_Provided material_
┄┄┄┄┄┄┄┄┄┄┄┄┄┄┄┄┄┄┄┄

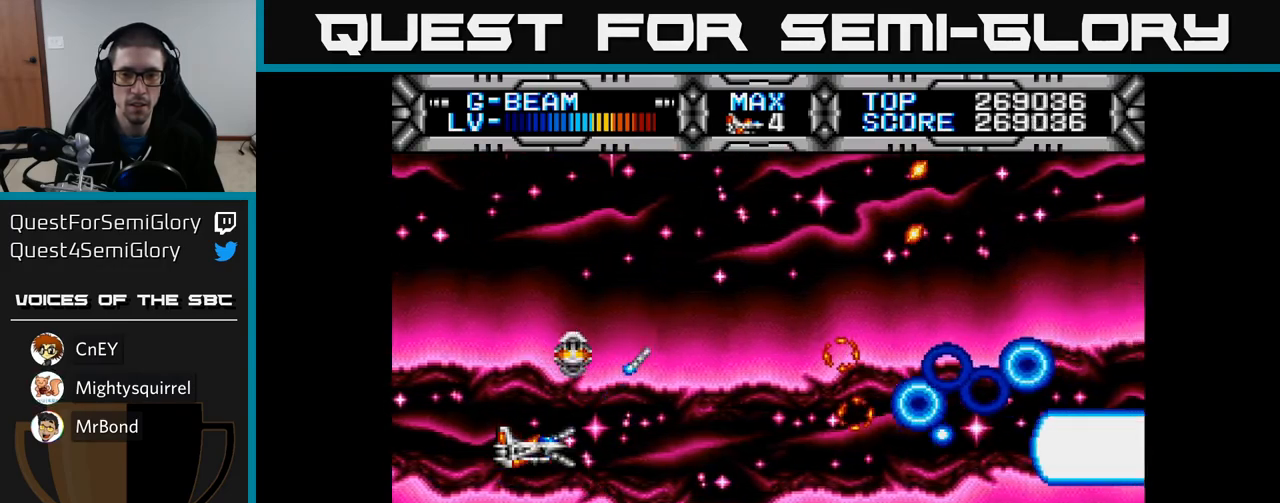
{"buttons": ["X"], "left_stick": "center", "right_stick": "center", "events": []}
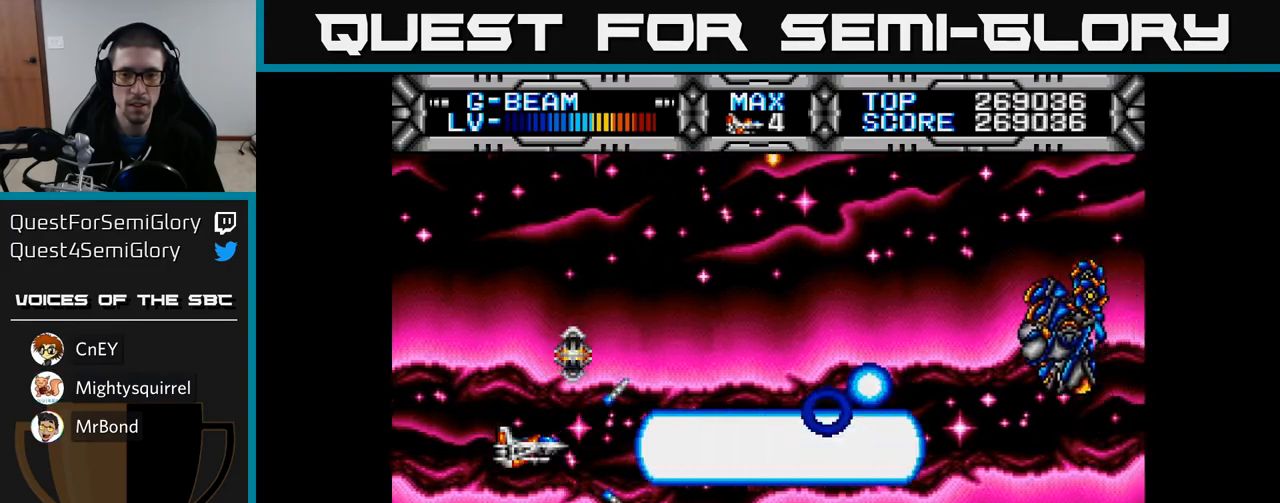
{"buttons": ["X"], "left_stick": "center", "right_stick": "center", "events": []}
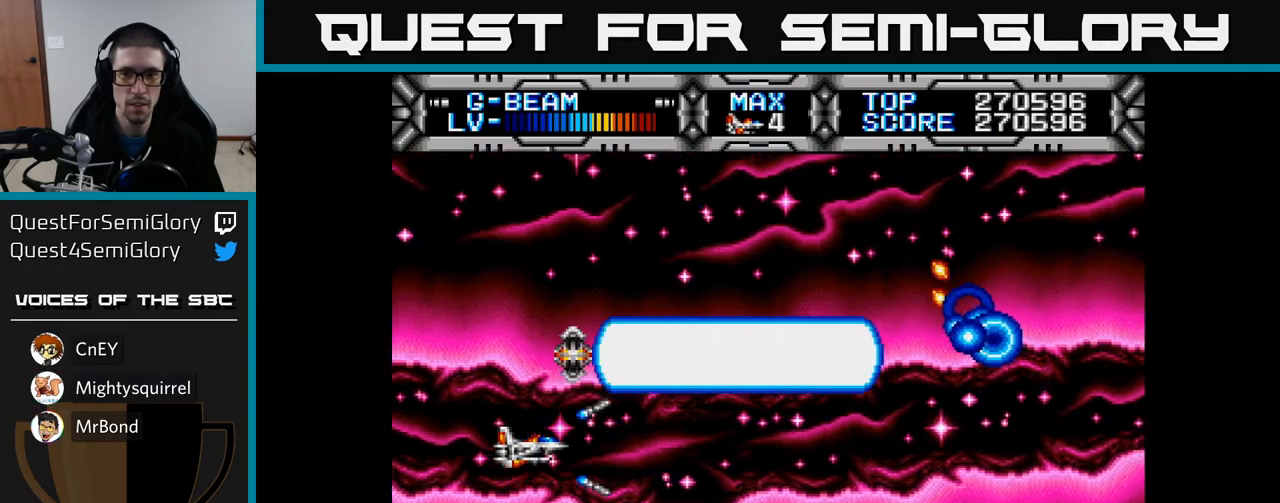
{"buttons": ["X"], "left_stick": "center", "right_stick": "center", "events": []}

┄┄┄┄┄┄┄┄┄┄┄┄┄┄┄┄┄┄┄┄

_Task instructions_
The expected answer is an unaltered copy of the listing, images removed.

_Problem solution_
{"buttons": ["X"], "left_stick": "center", "right_stick": "center", "events": []}
{"buttons": ["X"], "left_stick": "center", "right_stick": "center", "events": []}
{"buttons": ["X"], "left_stick": "center", "right_stick": "center", "events": []}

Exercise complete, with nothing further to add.